Dopo lo scontro con Salvini è stato lo stesso Lombardo a rincarare la dose, evidenziando la bravura e la testardaggine del ministro leghista nel reperire le somme utili alla realizzazione del collegamento fra Messina e Villa San Giovanni: “Oggi è la sconfitta dei ricattucci, delle minaccette e delle squallide manovre!”, ha detto il fondatore del Mpa. Parole da cui non si può più tornare indietro. Di Mauro potrebbe avere le ore contate, a meno che Schifani non deciderà di ingoiare l’ennesimo boccone amaro e andare avanti su questa strada che fin qui gli ha fatto perdere l’appoggio di un pezzo del suo partito – quello che a Taormina ha celebrato la candidatura alle Europee di Marco Falcone – oltre che la fiducia di Fratelli d’Italia e dello stesso Cuffaro.

Vero: la DC resta sostanzialmente a fianco del presidente (seppur evidenziando qualche mal di pancia). Ma la coltellata inflitta qualche settimana fa, con la decisione – maturata dall’alto – di non offrire alcun posto in lista alla Democrazia Cristiana (la riproduzione plastica sono le parole di Tajani e la passerella, assieme al Ministro degli Esteri, di Caterina Chinnici), difficilmente non avrà strascichi. E’ stato anche quello un momento di rottura: che ha segnato la “sottomissione politica” di Schifani nei confronti dell’arrembante Falcone, sostenuto dallo stato maggiore di FI; e l’uscita di scena di Cuffaro, che per Bruxelles proverà a creare la lista dei “Liberi e Forti” senza alcuna possibilità di essere competitivo. A meno che non cambi qualcosa o che subentri una nuova alleanza.

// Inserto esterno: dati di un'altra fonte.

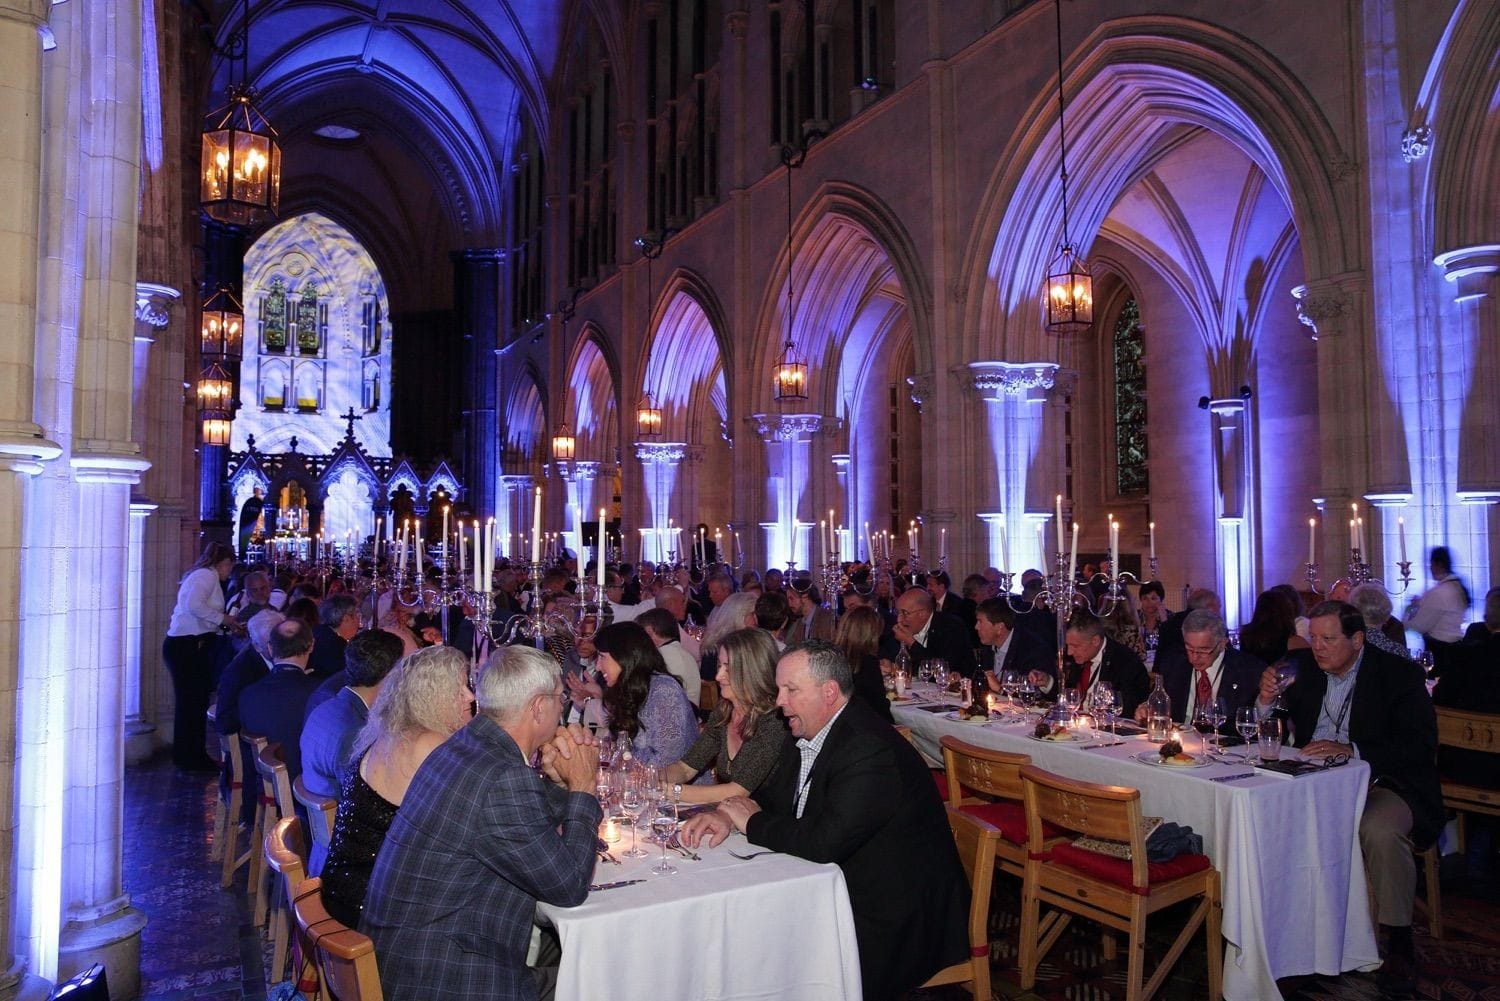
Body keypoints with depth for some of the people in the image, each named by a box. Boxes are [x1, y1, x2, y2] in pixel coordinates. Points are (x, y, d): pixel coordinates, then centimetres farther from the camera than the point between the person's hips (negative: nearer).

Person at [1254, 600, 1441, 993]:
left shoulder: (1399, 674, -5)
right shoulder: (1304, 667, 7)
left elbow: (1422, 746, -16)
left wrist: (1351, 750, -28)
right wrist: (1267, 701, -11)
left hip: (1383, 784, -4)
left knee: (1380, 831, -34)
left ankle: (1399, 943, -13)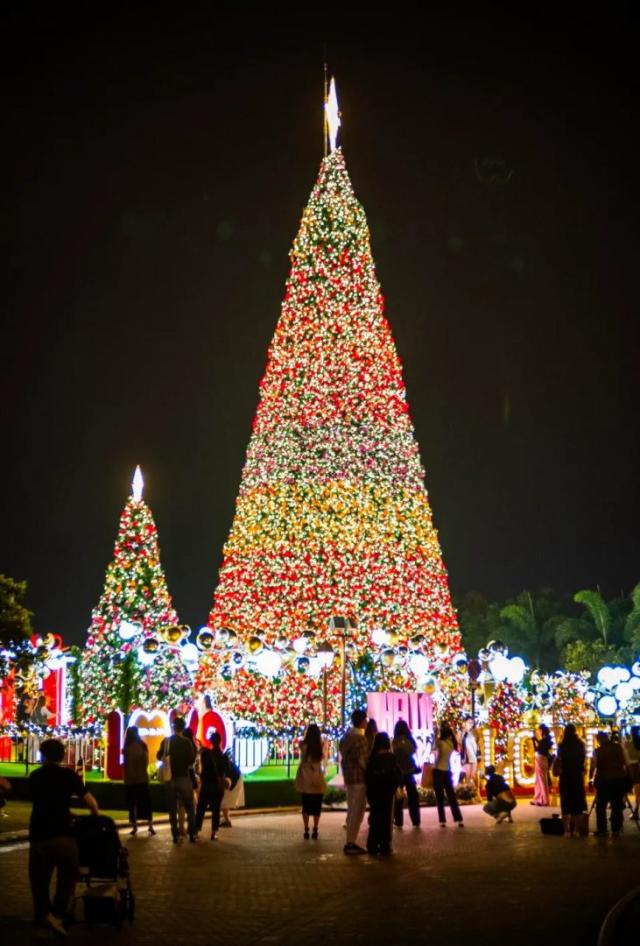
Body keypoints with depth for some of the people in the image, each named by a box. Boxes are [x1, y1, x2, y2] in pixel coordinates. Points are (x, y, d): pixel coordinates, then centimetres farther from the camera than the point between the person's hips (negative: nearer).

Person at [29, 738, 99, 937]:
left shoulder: (34, 777, 15)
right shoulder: (68, 774, 3)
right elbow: (89, 801, -2)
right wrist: (96, 815, 17)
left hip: (37, 834, 3)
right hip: (61, 834, -3)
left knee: (39, 880, 13)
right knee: (68, 875, 8)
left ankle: (42, 919, 15)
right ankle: (56, 914, -7)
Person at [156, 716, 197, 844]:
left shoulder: (166, 741, -1)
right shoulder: (187, 742, -9)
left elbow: (159, 757, 7)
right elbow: (192, 760, -11)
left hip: (169, 778, 2)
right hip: (184, 777, -2)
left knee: (172, 808, 7)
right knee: (189, 808, 8)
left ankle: (175, 835, 3)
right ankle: (192, 834, 2)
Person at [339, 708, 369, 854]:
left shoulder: (346, 736, 11)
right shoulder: (360, 738, -17)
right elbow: (363, 760, -21)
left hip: (348, 777, 9)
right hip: (359, 779, -9)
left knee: (352, 811, 16)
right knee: (357, 812, -4)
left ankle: (350, 841, 21)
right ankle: (351, 843, -3)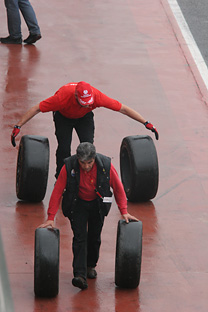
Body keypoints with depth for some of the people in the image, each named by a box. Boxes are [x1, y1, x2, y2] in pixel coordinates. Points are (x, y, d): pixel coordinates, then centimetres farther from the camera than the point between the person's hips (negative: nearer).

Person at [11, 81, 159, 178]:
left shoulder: (97, 96, -39)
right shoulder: (62, 96, -43)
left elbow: (123, 109, -30)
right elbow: (36, 109, -34)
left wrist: (147, 123, -27)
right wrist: (18, 127, -36)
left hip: (84, 117, 1)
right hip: (63, 117, -1)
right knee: (64, 147, -15)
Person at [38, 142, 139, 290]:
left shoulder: (106, 165, -24)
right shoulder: (69, 167, -27)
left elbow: (118, 188, -10)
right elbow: (57, 192, -21)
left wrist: (124, 211, -13)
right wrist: (51, 218, -23)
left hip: (98, 204, 2)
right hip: (77, 204, -2)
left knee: (95, 237, 10)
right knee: (80, 237, -13)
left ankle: (91, 266, 34)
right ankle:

Pure con Fratelli d’Italia, specie con la corrente turistica del partito, Schifani ha vissuto un rapporto sulle montagne russe. La tentazione di non accettare nomine imposte dall’alto (compresa quella dell’assessore Pagana, moglie di Razza), l’idea di cacciare Scarpinato dopo lo scandalo di Cannes e per una foto con De Luca, e il giudizio tranchant sulla nomina di Fatuzzo e Cordaro ai vertici della struttura nazionale per la depurazione delle acque (nomine di competenza del governo centrale), hanno incrinato la sua popolarità presso i patrioti. Per non parlare dei contrasti affilati sulle proroghe degli amministrativi Covid (con un duro atto d’accusa nei confronti della Volo) e sulla gestione dell’emergenza a Fontanarossa, l’estate scorsa, con la difesa strenua della Sac (causa di un duro scontro col ministro Urso). Ci sarebbero tanti di quegli episodi da scriverci un libro. Nel tempio di Manlio Messina, che a inizio ottobre ha organizzato un evento sul turismo a Brucoli, si è consumata però la tregua. L’assessore Amata avrà mani libere sulla gestione del portafoglio del turismo e potrà organizzare altre campagne di comunicazione sul modello SeeSicily senza ricevere obiezioni.

Al presidente della Regione, preso in mezzo fra mille mal di pancia, non era rimasto che Salvini. Puntualmente gli si presentava alla porta, nel suo ufficio al Senato, per riempirlo di complimenti (“Il Ministro è sempre attento alle esigenze del Mezzogiorno e della Sicilia in particolare”) e ricevere in cambio copertura politica. Nelle ultime settimane, però, è accaduto che il rancore verso un assessore – Di Mauro – superasse il livello di guardia: ma stavolta le spalle su cui consolarsi sono finite. Schifani è assediato dalle opposizioni (De Luca gli ha chiesto di dimettersi perché “non conta proprio nulla”) e anche da pezzi della sua maggioranza. Non ha più un partito alle spalle, e non ha nemmeno le spalle così grosse da poter sopportare da solo il peso del governo. Basterà il consulente Armao, l’unico a essergli rimasto a fianco nella buona e nella cattiva sorte, a salvarlo da un finale ineluttabile?